FORT COLLINS — A study from Colorado State University has found that only 3 percent of Colorado’s water supply goes to landscaping, but that 3 percent can have significant return on investment economically, environmentally and socially.
The report was commissioned by the Associated Landscape Contractors of Colorado and researched independently by professors of Horticulture and Landscape Architecture at CSU.
The study used the Colorado Water Plan to determine that just 3 percent of Colorado’s total water is used for outdoor irrigation, compared to the more than 60 percent of water that leaves the state to be consumed by downstream users.
There are benefits to water used for irrigation. The report found that 25 percent fewer crimes occur in public housing with landscapes, and that 55 square feet of lawn can provide enough oxygen for one person for one day.
About 48 pounds of carbon dioxide is absorbed by one tree each year, and 7 percent higher rents are paid on commercial sites with attractive landscapes.

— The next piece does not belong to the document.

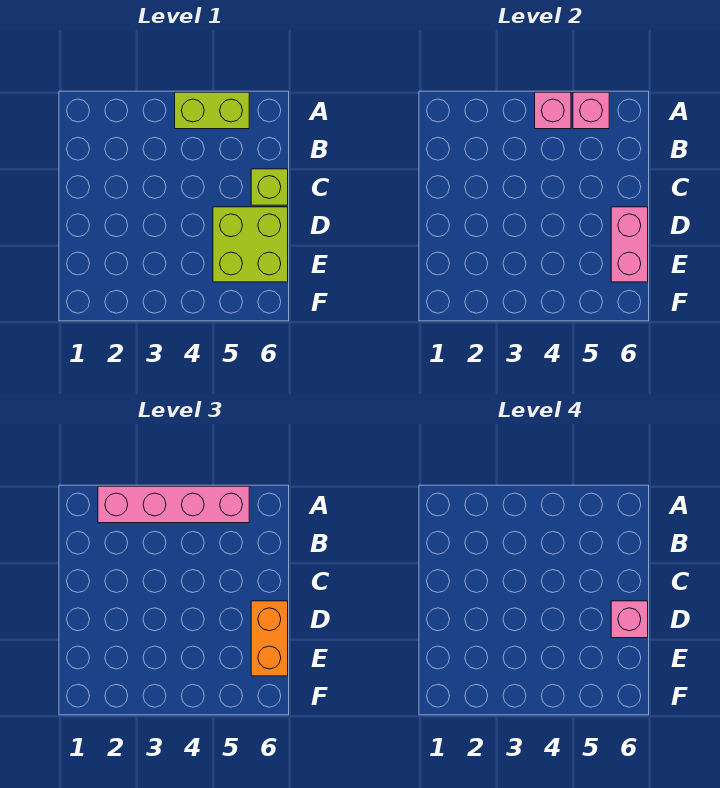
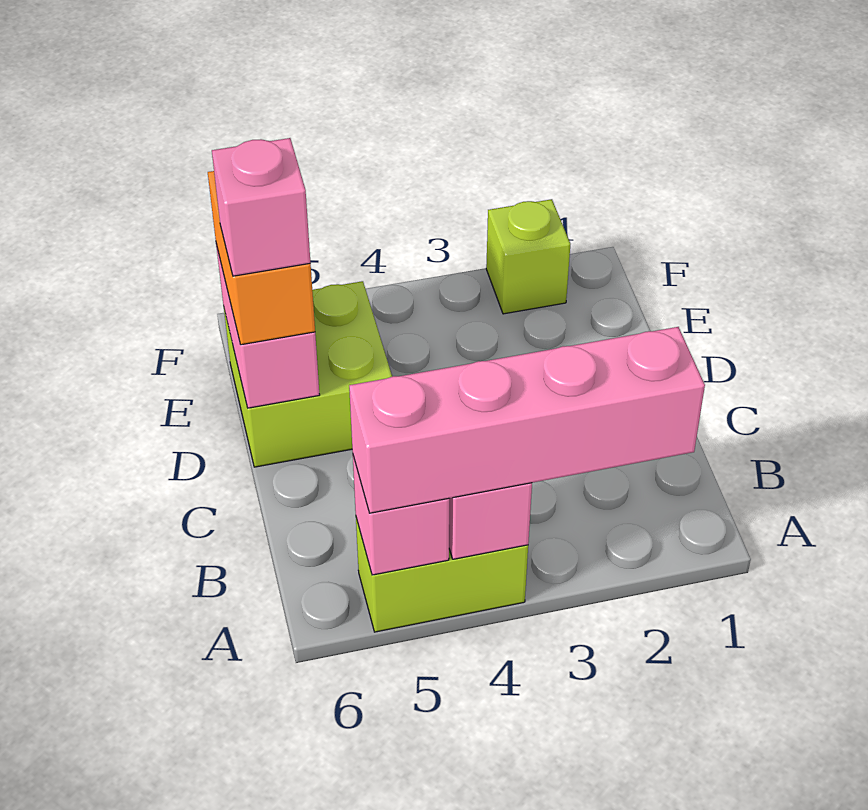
lime brick C6 level 1 -> lime brick F2 level 1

Three trees placed well around the home can save about $100 to $250 annually in energy costs because the cooling effects their shade provides.
And every dollar invested in a home landscape yields a return of $1.35, according to the study.
Although there are benefits to outdoor irrigation, it’s still critical to manage lawns responsibly and environmentally. They can conserve biodiversity and protect soil and water resources, but it’s critical not to overwater them, especially in times of drought.
The report recommends to have a landscape that provides a return and is environmentally responsible, to select plants that have low water requirements and to prioritize watering large shrubs and trees before more easily replaceable plants. It also recommends using mulch to reduce evaporative water loss, repair broken equipment in a sprinkler system and to follow irrigation restrictions.